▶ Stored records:
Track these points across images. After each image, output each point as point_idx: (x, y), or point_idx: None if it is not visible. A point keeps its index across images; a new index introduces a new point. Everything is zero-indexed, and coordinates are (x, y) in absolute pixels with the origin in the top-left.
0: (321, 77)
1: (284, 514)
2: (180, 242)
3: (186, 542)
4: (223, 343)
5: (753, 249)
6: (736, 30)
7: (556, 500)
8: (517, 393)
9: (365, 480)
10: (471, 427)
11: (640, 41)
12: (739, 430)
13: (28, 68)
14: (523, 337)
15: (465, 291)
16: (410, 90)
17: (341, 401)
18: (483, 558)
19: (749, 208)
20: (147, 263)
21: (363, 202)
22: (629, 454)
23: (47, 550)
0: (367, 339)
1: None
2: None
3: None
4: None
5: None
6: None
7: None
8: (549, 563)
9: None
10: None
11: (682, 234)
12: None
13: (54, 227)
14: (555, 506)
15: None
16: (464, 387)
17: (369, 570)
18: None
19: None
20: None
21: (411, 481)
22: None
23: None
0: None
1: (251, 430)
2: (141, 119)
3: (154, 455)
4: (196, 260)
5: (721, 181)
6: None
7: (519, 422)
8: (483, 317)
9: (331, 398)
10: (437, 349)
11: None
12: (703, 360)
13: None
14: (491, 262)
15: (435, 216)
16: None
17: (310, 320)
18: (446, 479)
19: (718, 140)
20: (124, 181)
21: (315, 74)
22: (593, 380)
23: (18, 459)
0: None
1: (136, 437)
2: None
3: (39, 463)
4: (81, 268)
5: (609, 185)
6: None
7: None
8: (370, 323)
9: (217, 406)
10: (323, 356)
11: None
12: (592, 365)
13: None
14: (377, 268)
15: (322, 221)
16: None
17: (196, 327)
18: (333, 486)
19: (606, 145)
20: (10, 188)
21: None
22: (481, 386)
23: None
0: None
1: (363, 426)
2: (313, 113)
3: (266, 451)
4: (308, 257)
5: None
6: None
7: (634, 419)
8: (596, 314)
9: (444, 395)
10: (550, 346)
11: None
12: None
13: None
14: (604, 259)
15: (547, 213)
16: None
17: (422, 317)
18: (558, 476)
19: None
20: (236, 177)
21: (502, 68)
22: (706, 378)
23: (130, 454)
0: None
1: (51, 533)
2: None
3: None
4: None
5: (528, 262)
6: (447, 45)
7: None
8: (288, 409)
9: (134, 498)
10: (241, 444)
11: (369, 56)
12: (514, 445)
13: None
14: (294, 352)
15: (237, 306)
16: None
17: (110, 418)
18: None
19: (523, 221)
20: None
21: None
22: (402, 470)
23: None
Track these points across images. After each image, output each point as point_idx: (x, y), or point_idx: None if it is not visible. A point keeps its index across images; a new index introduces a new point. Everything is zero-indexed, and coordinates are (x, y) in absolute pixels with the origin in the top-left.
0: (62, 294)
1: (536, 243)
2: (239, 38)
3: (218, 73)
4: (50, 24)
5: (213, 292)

▶ YOUR TASK: Rewrite the items from their beginning through the line containing "9: (365, 480)", and change "top-left" to "upper-left". Leave everything else in those lines unchanged.

▶ RESULT OF THIS EXERCISE:
Track these points across images. After each image, output each point as point_idx: (x, y), or point_idx: None if it is not visible. A point keeps its index across images; a new index introduces a new point. Everything is zero-indexed, and coordinates are (x, y) in absolute pixels with the origin in the upper-left.
0: (321, 77)
1: (284, 514)
2: (180, 242)
3: (186, 542)
4: (223, 343)
5: (753, 249)
6: (736, 30)
7: (556, 500)
8: (517, 393)
9: (365, 480)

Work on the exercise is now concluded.